> _ISTRUZIONE 1_: Traduci in inglese questa frase del brano del documento: «Infatti, esso non riguarda unicamente i produttori di vino italiani, bensì produce parimenti effetti giuridici nei confronti di un numero indeterminato di produttori di altri Stati membri che utilizzano attualmente e che utilizzeranno in futuro menzioni tradizionali complementari.»
> _ISTRUZIONE 2_:
Rispondi in breve, in base al brano del documento:
(a) Quale articolo del Trattato CE, con il relativo comma, è indicato tra parentesi?
(b) Quale regolamento viene modificato dal regolamento n. 316/2004?
(c) In base a quale articolo e comma il regolamento n. 316/2004 costituisce una misura di portata generale?
> _ISTRUZIONE 3_: Scrivi il seguito del brano del documento sul regolamento vitivinicolo n. 316/2004, partendo da dopo la sua ultima frase.

> _BRANO DEL DOCUMENTO_:

####

2.     Ricorso di annullamento — Persone fisiche o giuridiche — Atti che le riguardano direttamente e individualmente — Interpretazione contra legem del requisito consistente nell’essere riguardati individualmente — Inammissibilità

(Art. 230, quarto comma, CE)

1.     Il regolamento n. 316/2004, recante modifica del regolamento n. 753/2002 che fissa talune modalità di applicazione del regolamento n. 1493/1999 per quanto riguarda la designazione, la denominazione, la presentazione e la protezione di taluni prodotti vitivinicoli, il quale modifica segnatamente le norme applicabili alla tutela delle menzioni tradizionali complementari che designano i vini, costituisce una misura di portata generale ai sensi dell’art. 249, secondo comma, CE, atteso che si applica a situazioni definite oggettivamente e produce effetti giuridici per categorie di operatori economici che rispondono a taluni requisiti determinati in modo generale e astratto. Infatti, esso non riguarda unicamente i produttori di vino italiani, bensì produce parimenti effetti giuridici nei confronti di un numero indeterminato di produttori di altri Stati membri che utilizzano attualmente e che utilizzeranno in futuro menzioni tradizionali complementari.

####

> _DATI FORNITI_:

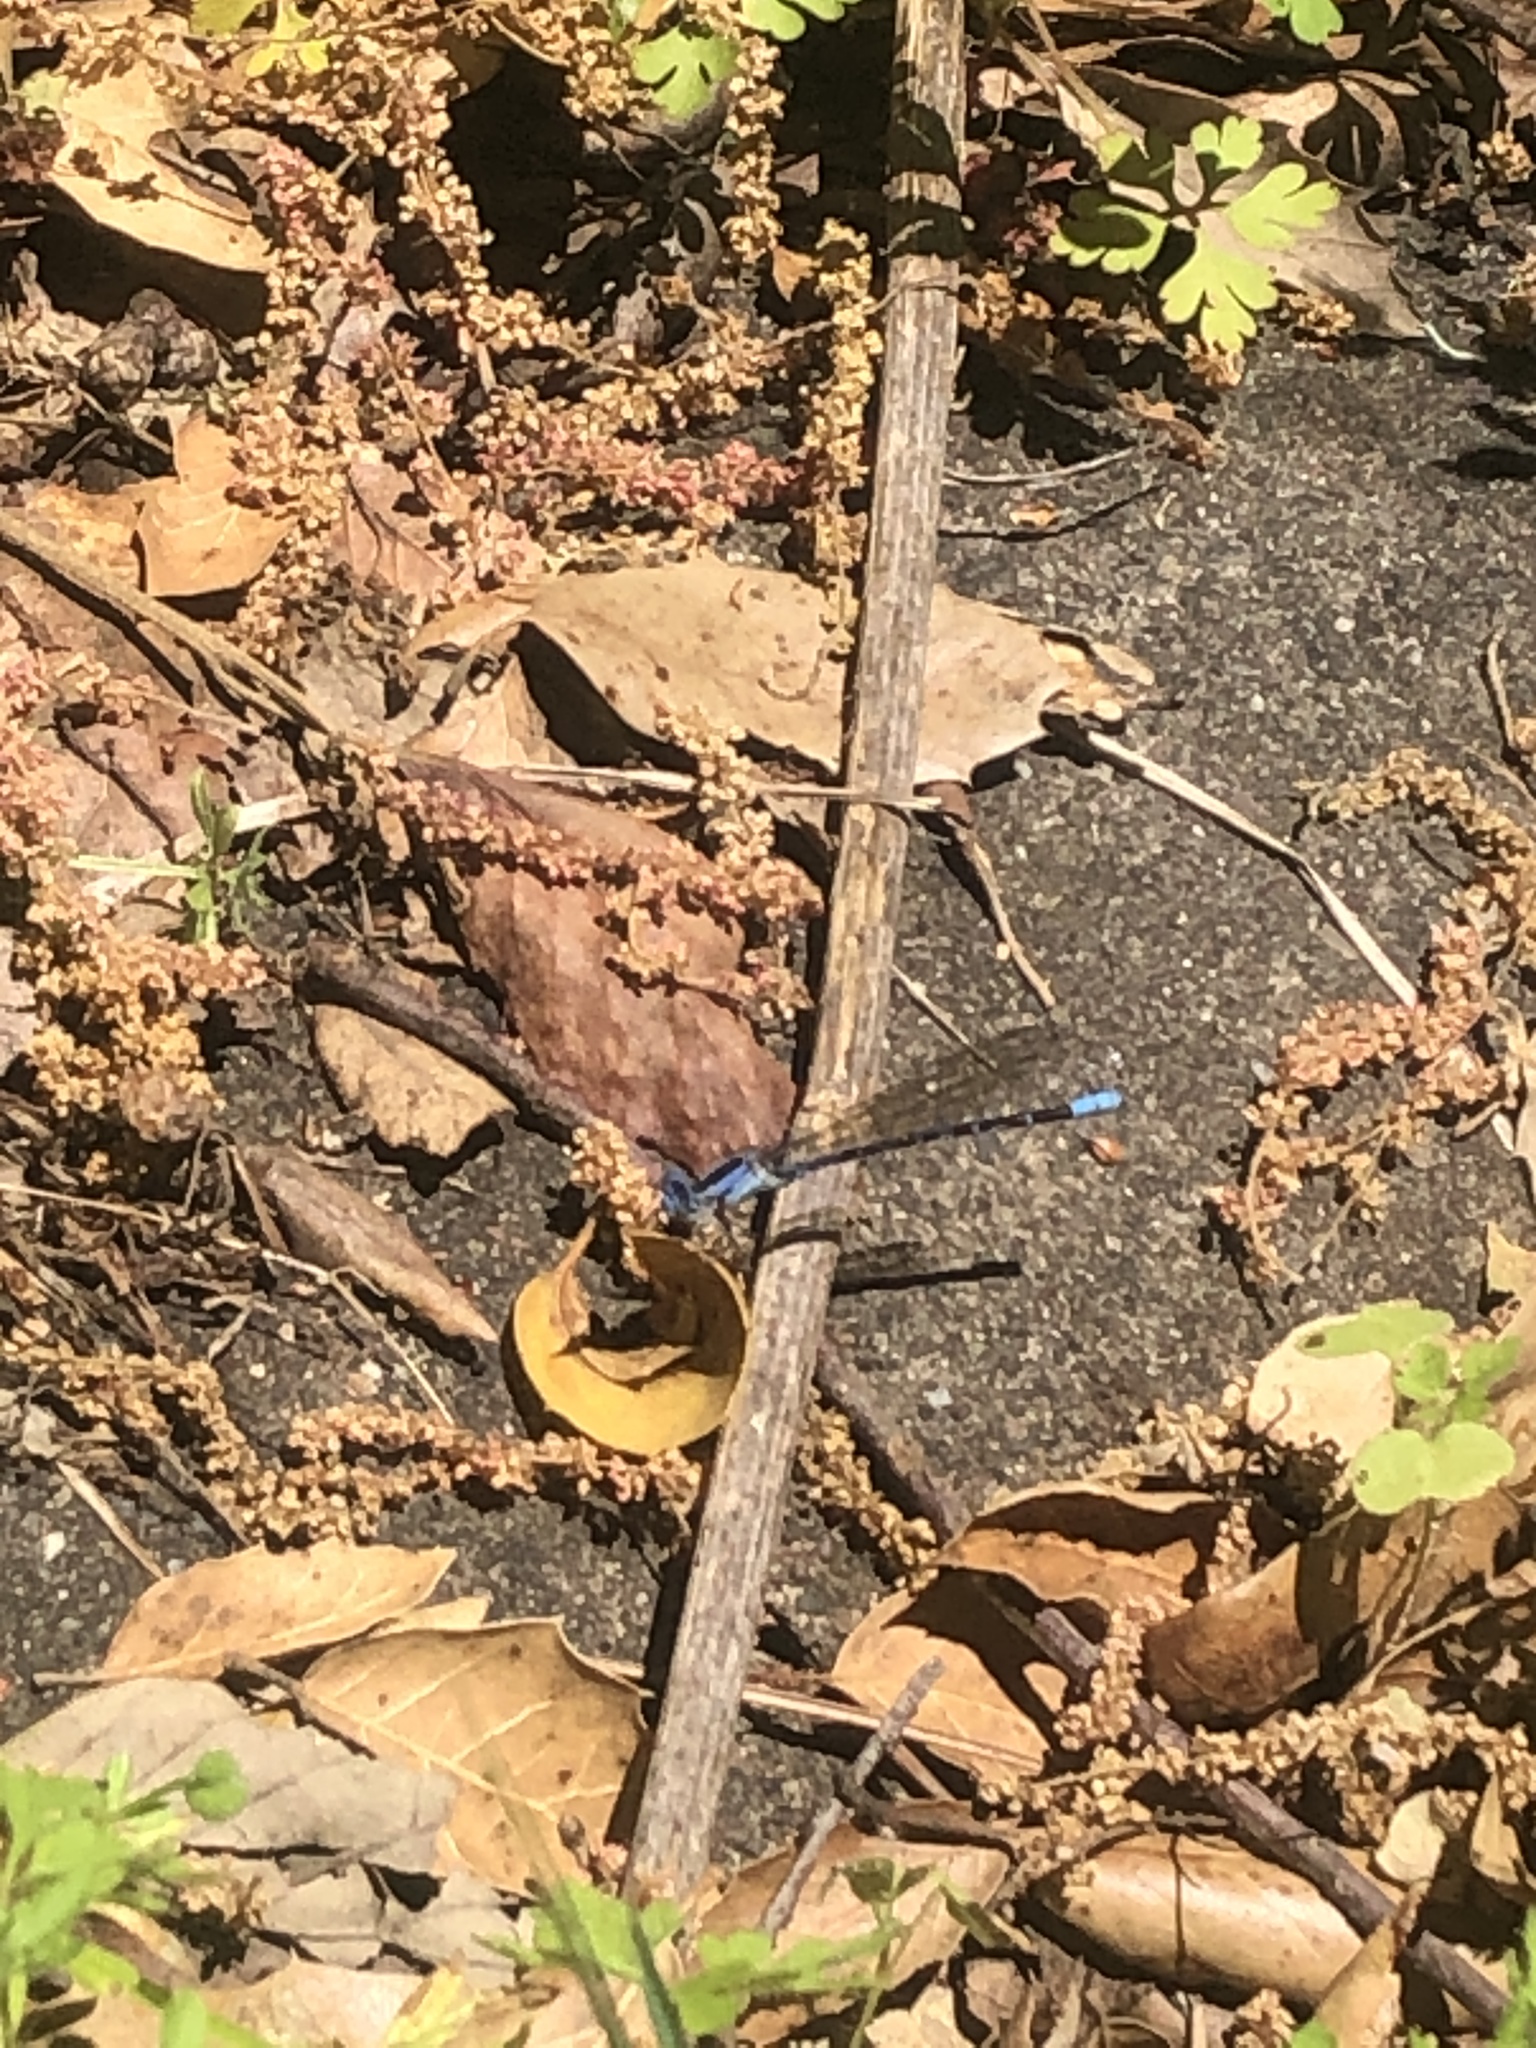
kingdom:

####

> _RISPOSTA CORRETTA 1_: Indeed, it does not concern only Italian wine producers, but also produces legal effects with regard to an indeterminate number of producers in other Member States who currently use, and will in the future use, complementary traditional terms.

> _RISPOSTA CORRETTA 2_:
(a) L'art. 230, quarto comma, CE.
(b) Il regolamento n. 753/2002.
(c) L'art. 249, secondo comma, CE.

> _RISPOSTA CORRETTA 3_:
Tale regolamento può riguardare individualmente una persona fisica o giuridica soltanto quando la pregiudica a causa di determinate sue peculiari qualità, o di una circostanza di fatto che la distingue da chiunque altro e la identifica in modo analogo al destinatario di una decisione. Ciò non avviene nel caso di taluni produttori di vino italiani autorizzati a utilizzare le menzioni tradizionali italiane specificate, inizialmente contenute nella sezione B dell’allegato III al regolamento n. 753/2002, né nel caso di talune associazioni di produttori di vino italiani.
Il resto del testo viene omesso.